I agree with anonymous above that the conclusion of the press article - looking at insulin signalling pathway - argues for more drugs. However, that's only one conclusion and one shouldn't attribute it to the scientists. All they are doing is trying to show that it's not always the genetics, but the expression of those genetics that's important.
(BTW, if the body is insensitive to insulin and doesn't take up sugar, the sugar gets excreted in urine, which is not considered a healthy adaptation)

Anonymous said...

Vas,

Thanks. That was the proper conclusion to draw. I have a tendency in my writing to try to say too much. In the midst of trying to construct efficient, powerful sentences, I forget what I initially wanted my reader to conclude and instead come to conclusions that I shouldn't.

While I still think it's possible that these scientists are, even subconciously as a result of NIH pressure, looking for a way to justify low-fat dieting, nothing in the article said so. Even though the idea that insulin sensitivity directly affects fat storage capacity seems utterly bizzare, I shouldn't have been so harsh on them.

My main point - lost in all of my hyperbole - was that the article, if anything, argued against a low-carb diet.

Also, it's interesting that extra blood sugar is lost through urine. I knew that one of the symptoms of impending diabetic shock is increased urination, but I didn't put two and two together.

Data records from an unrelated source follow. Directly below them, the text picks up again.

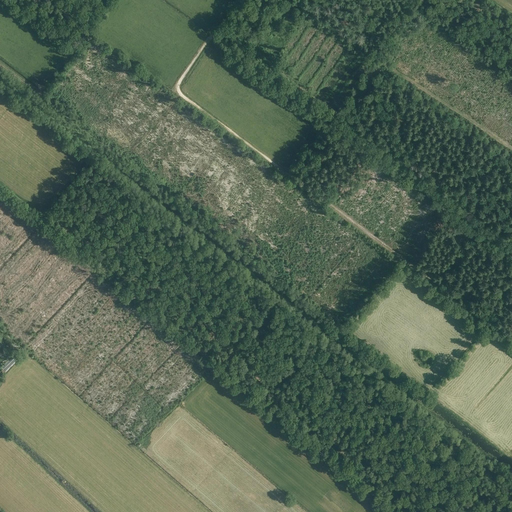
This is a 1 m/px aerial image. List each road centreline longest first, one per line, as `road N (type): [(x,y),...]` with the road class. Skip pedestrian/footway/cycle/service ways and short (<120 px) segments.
road 1 (track): [(511,339),(178,90),(212,36),(235,25),(246,0)]
road 2 (track): [(294,0),(511,148)]
road 3 (track): [(395,511),(218,366)]
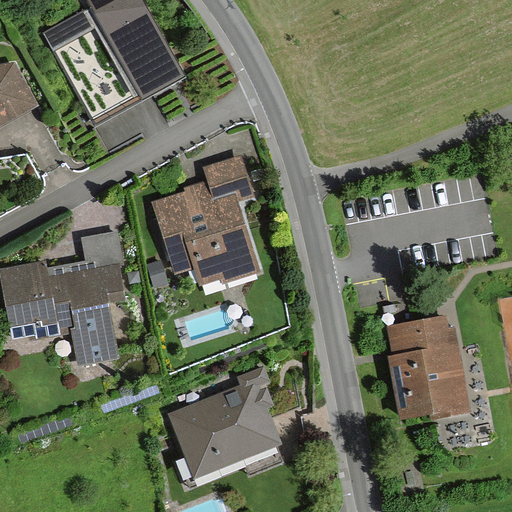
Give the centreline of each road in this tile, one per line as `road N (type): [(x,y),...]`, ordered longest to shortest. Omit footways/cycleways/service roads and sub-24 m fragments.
road 1 (residential): [(301,183),(370,511)]
road 2 (residential): [(265,85),(0,230)]
road 3 (unclassified): [(301,183),(511,115)]
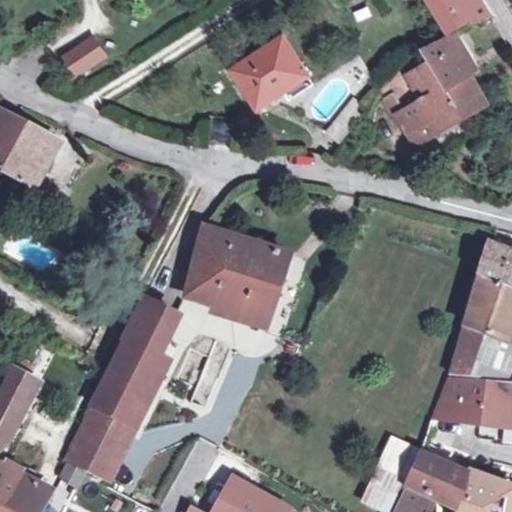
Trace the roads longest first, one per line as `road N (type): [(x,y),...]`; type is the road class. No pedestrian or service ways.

I wonder how, in an assesment of overall health, the quantified negative effects of habitually urinating sugar would stack up against the negative effects (side effects) of taking anti-diabetics instead of just lowering carb intake.

Chris said...

Anon /Vas

the point I was making in posting this was that insulin drives fat storage. It is not some kind of genetic destiny.

and if you want to control insulin, you can cut carbs

anonymous said...

Chris,

That might have been the point that you were making in posting this, but it wasn't the point that the Purdue study was making. Like I said, the only point, if any point, that anyone could derive from reading that paper was that carb consuption was at best irrelevant, and at worse, detrimental to obesity.

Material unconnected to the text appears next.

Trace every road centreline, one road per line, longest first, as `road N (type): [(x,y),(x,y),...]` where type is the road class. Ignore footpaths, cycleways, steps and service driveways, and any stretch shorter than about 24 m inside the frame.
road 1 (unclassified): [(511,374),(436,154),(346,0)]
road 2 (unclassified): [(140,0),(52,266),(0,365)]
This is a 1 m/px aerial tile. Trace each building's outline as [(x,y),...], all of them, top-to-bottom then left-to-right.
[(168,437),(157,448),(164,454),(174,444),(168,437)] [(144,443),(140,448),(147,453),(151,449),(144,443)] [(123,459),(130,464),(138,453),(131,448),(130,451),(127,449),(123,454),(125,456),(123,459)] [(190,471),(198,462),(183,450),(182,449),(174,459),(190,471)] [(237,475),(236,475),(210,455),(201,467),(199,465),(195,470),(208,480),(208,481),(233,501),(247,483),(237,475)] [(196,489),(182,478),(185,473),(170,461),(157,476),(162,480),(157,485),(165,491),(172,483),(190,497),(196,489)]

I understand where you're coming from, and I realize that you might have been writing for you audience, but by presenting this study in the way that you did, you did a disservice to them.

Half of the picture is no more useful than none of the picture.

Chris said...

Anonymous (why not just leave a name for the sake of politeness?)

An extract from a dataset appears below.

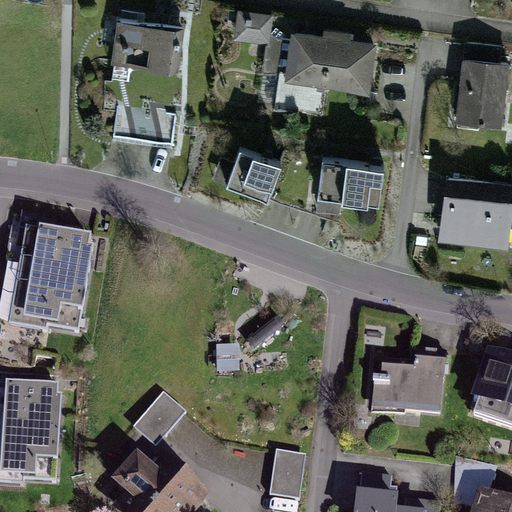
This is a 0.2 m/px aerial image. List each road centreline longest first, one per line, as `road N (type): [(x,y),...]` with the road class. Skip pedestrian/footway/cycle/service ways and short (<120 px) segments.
road 1 (residential): [(0,172),(66,180),(196,215),(347,274),(511,310)]
road 2 (residential): [(511,29),(304,0)]
road 3 (track): [(66,180),(69,0)]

sorry that you feel that way. I know that this was not the point of the study. I do not intend a disservice to readers but to point to information that I and they might find of interest. They can make of it what they will. Obviously a lot of what I post reveals my preference for a lower carb diet.

Anonymous said...

Chris,

I would prefer to leave my name, but I have a reason not to. I hope that you can respect that. I believe that you will.

I certainly found that study of value and I'm glad that you linked to it. But your sentence "sounds like a job for a low carb diet!" unnecessarily prejudices the reader and, unless he is adequately educated, he would conclude that these finding play into the low carb paradigm. He wouldn't possibly be able to know how they do, but he would expect they do somehow.

The danger in that is that these findings don't support low carb at all. The value that I found in reading those findings was that it solidified my conviction that the medical establishment is hell bent on drugging their way out of everything.

But that is a rather esoteric conclusion to draw from reading that study. One that, if you were attempting to communicate it (and thus promoting low-carb as a better, simpler solution), should have been communicated fully or not at all.

Just saying something like "here's a link to a study that I think my readers will find interesting" would have been more responsible.

I know I'm nit-picking right now, but I guess that's another value I got from reading that article: the ability to apply another one of my interests (philosophy) to my interest in health. I hope you don't see it as coming at your expense.